Chatterbox TTS
Release, demos, and perceived quality
- Public demos via Hugging Face and a dedicated demo page impress many: natural, expressive speech and convincing zero-shot cloning from short samples.
- Others find the demo cherry-picked: locally they get less emotion, accent drift, or muffled/low-quality results compared to ElevenLabs.
- Some hear artifacts (whooshes, “machine” sounds) and note outputs can get unstable when tweaking CFG/pace.
- A 40-second limit in the public demo is reported but not clearly documented.
Audiobooks and practical use cases
- Multiple users confirm current TTS (including tools using Chatterbox and Kokoro) is “good enough” to narrate whole books, though not at human narrator quality.
- Workflows exist to turn EPUBs into m4b/m4a audiobooks with various open tools; Chatterbox is one more option in that ecosystem.
- People envision future e-books read on-device by AI with richer interactivity (e.g., ask for context mid-book).
Technical characteristics & performance
- Uses an LLM-like backbone over audio tokens from a neural codec; audio generation is framed as next-token prediction, then decoded.
- VRAM reports around 5–7 GB; runs on consumer GPUs (e.g., 2060, 3090) but not yet well optimized, and real-time is borderline on many setups.
- CPU-only is possible in theory but experiences vary; installation is fragile (Python version, PyTorch/torchaudio pins, system packages, CMake issues).
- Some wrappers (Dockerized APIs, Lightning/Truss examples, CLI tools) aim to simplify deployment and enable longer texts than the hosted demo.
Openness and licensing debate
- Weights and inference code are released, but training and fine-tuning code are withheld; fine-tuning is offered via a paid API.
- This sparks a long “how open is open?” argument: critics call it “3/10 open” and a marketing move compared to other semi-open TTS models; defenders argue open weights are still meaningfully open.
- Skeptics claim no one will build community fine-tuning; others immediately point to third-party repos that already implement it, including a German fine-tune.
TTS vs speech recognition
- Several argue TTS quality is no longer the bottleneck; speech-to-text (ASR) and downstream handling are.
- Users report good experiences with newer open ASR models (Whisper variants, NVIDIA Parakeet) and note that LLM post-processing can clean transcripts, infer speaker names, and handle diarization.
- Diarization remains a deployment pain point; WhisperX and whisper-diarization are mentioned, along with practical setup advice.
Language support, accents, and pronunciation
- Chatterbox supports only English; this frustrates users seeking multilingual TTS (French, German, Japanese, etc.).
- Some report good cloning for “common” accents but systematic accent drift (Scottish → Australian, Australian → RP, RP → Yorkshire).
- Pronunciation of heteronyms and vowel pairs remains a general TTS problem; suggestions include prompting for disambiguation or better phonemizer setups.
Watermarking
- Generated audio is said to include an imperceptible watermark, but in this repo it’s a separate post-processing step that can be disabled via a flag or code change.
- Some see it as “CYA” for abuse concerns or a convenience feature for downstream products, but technically it offers little protection in an open-weight setting.

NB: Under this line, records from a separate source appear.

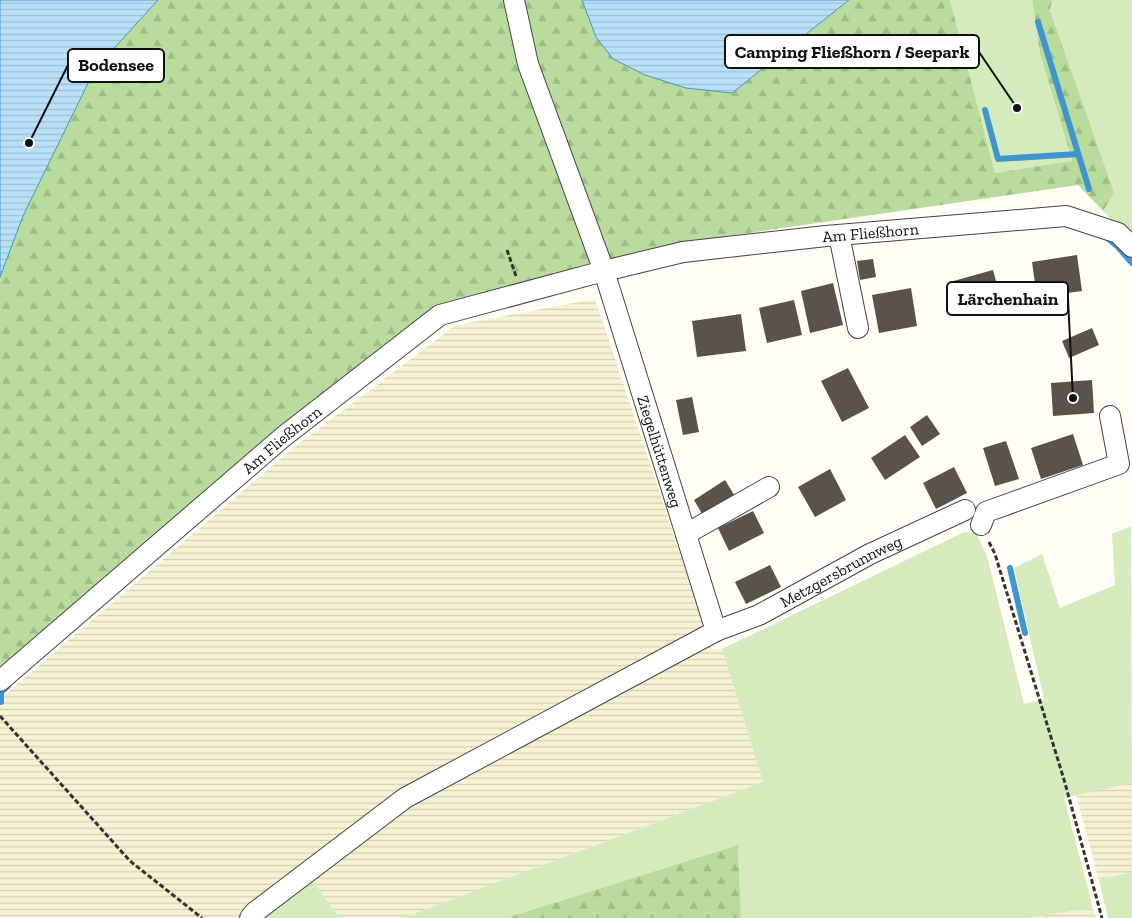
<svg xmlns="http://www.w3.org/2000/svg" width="1132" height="918" font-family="'Zilla Slab',serif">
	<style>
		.farmland { fill: url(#farmland-rules) }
		.green { fill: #d5ebbd }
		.forest { fill: url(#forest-firs) }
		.water { fill: url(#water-rules); stroke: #3f96cf }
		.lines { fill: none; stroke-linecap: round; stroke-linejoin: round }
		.stream { stroke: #3f96cf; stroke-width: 6 }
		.building { fill: #5a524d }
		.minor-casing { stroke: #444; stroke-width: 22 }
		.path { stroke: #333; stroke-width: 3; stroke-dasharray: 5 2.5; stroke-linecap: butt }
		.minor { stroke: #fff; stroke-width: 20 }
		.labels { text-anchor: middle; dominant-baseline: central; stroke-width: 5; stroke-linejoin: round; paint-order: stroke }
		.street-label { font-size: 16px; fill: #111; stroke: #fff }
		.leader { fill: none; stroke: #111; stroke-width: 2 }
		.callout-dot { fill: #111; stroke: #fff; stroke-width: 2 }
		.callout { fill: #fff; stroke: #111; stroke-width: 2 }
		.callout-label { font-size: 18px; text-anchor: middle; font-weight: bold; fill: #111 }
	</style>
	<defs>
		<pattern id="farmland-rules" width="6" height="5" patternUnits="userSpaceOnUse" patternTransform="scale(1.25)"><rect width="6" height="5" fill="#f6f3d4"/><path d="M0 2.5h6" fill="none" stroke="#d2cfb5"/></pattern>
		<pattern id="forest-firs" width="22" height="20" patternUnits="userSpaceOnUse" patternTransform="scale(1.25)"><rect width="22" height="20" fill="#b9dc9c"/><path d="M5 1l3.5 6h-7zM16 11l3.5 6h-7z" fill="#9ebc85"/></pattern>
		<pattern id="water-rules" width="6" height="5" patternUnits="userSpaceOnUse" patternTransform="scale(1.25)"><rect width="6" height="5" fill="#b9e0f7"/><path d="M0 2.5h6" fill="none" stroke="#9ebfd3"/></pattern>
	</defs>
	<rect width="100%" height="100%" fill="#fffdf5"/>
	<!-- farmland -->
	<g class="farmland">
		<path d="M595 299 712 650 722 649 763 782 403 918H339L312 879 259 918H0V699L292 449 456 325Z"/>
		<path d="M1132 783V872L1099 880 1076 795Z"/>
		<path d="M1093 908 1096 918H1026Z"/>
	</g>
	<!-- green -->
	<g class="green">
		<path d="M950 0H1032L1040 54 1072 162 995 173Z"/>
		<path d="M1052 0H1132V240L1103 211 1113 193 1050 9Z"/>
		<path d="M1131 526 1132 783 1064 798 1093 908 1026 918H741L738 845 506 918H403L763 782 722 649 964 532 976 533 987 556 1024 704 1044 699 1014 568 1042 554 1060 608 1115 585 1112 534Z"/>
		<path d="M1132 872V918H1108L1099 880Z"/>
		<path d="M312 879 339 918H259Z"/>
	</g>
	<!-- forest -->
	<g class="forest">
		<path d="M158 0H582L596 37 732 93 849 0H950L995 173 1072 161 1040 54 1032 0H1052L1050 10 1114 193 1103 211 1078 185 701 240 619 257 434 311 280 430 0 667V277L22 216 95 69Z"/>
		<path d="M738 845 741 918H506Z"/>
	</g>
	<!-- water -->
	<g class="water">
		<path d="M0 0H158L95 69 23 216 0 277Z"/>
		<path d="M582 0H849L732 93 686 88 645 75 613 59 596 37Z"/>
	</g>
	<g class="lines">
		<!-- stream -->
		<g class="stream">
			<path d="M1038 22 1089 189"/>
			<path d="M985 110 998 159 1078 154"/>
			<path d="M1106 237 1118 247 1132 263"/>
			<path d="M1010 568 1025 633"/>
			<path d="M1 702V692L8 686"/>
		</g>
	</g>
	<!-- building -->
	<g class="building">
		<path d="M1077 255 1082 291 1037 297 1032 262Z"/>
		<path d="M873 259 876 277 860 280 857 261Z"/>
		<path d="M993 270 1000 296 957 308 950 282Z"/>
		<path d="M833 283 843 325 810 333 801 291Z"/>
		<path d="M911 288 917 326 879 333 872 295Z"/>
		<path d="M794 300 802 335 767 343 759 308Z"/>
		<path d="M741 314 746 351 697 357 692 321Z"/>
		<path d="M1092 328 1099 345 1069 358 1062 341Z"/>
		<path d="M848 368 869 408 842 422 821 381Z"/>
		<path d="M1092 380 1094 413 1053 416 1051 383Z"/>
		<path d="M692 397 699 432 683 435 676 400Z"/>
		<path d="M927 415 940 434 922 446 910 427Z"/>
		<path d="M1073 434 1083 465 1041 479 1031 448Z"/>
		<path d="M905 435 920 457 885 480 871 458Z"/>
		<path d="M1006 441 1019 479 995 486 983 448Z"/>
		<path d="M954 467 967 493 936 509 923 483Z"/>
		<path d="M830 469 846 500 815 517 798 487Z"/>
		<path d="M725 480 736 498 705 519 694 500Z"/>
		<path d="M753 511 764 533 729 551 718 528Z"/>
		<path d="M770 565 781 587 746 604 735 582Z"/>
	</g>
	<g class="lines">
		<!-- minor casing -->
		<g class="minor-casing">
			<g id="minor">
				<path id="s1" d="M514 0 528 64 604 271 716 631"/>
				<path d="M839 235 858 328"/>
				<path d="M981 525 986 512 1119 464 1110 416"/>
				<path d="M686 534 769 487"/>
				<path id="s2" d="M0 681 283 437 440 315 604 271 683 252 826 236 1066 216 1118 233 1132 247"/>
				<path id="s3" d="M250 918 255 912 405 798 716 631 759 615 870 554 965 510"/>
			</g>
		</g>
		<!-- path -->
		<g class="path">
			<path d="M507 250 516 276"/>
			<path d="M989 542 995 554 1065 783 1102 918"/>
			<path d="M0 716 130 861 202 918"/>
		</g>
		<!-- minor -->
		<use href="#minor" class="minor"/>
	</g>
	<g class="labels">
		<!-- street labels -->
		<g class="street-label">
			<text stroke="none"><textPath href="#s2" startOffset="1012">Am Fließhorn</textPath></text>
			<text stroke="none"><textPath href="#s2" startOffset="371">Am Fließhorn</textPath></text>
			<text stroke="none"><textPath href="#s1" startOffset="475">Ziegelhüttenweg</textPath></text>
			<text stroke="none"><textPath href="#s3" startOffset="688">Metzgersbrunnweg</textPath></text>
		</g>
	</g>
	<!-- callouts -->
	<path class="leader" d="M1017 108L979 52M29 143L68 65M1073 398L1068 299"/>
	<g class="callout-dot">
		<circle cx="1017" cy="108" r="5"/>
		<circle cx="29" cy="143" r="5"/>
		<circle cx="1073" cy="398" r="5"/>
	</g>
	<g class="callout">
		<rect x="725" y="35" width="254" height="33" rx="5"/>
		<rect x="68" y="49" width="96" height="33" rx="5"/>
		<rect x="947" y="282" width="121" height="33" rx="5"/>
	</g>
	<g class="callout-label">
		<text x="852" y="58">Camping Fließhorn / Seepark</text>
		<text x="116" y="71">Bodensee</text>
		<text x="1008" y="305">Lärchenhain</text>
	</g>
</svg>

Terminology, UX, and ecosystem
- Several readers complain that “TTS” isn’t expanded in the README; suggestions include basic writing hygiene and even acronym-expanding browser extensions.
- Users compare Chatterbox with Kokoro, ElevenLabs, PlayHT’s PlayDiffusion, MegaTTS3, Seed-VC, Real-Time Voice Cloning, OpenVoice2, and others as they explore the crowded TTS landscape.
Security and societal concerns
- Users highlight the rising risk of voice-based scams (e.g., “friend” needing urgent gift cards), suggesting shared family passphrases or other verification rituals.
- There’s a sense that realistic cloned voices, coupled with cheap access, will significantly amplify phone fraud, even for non-English accents.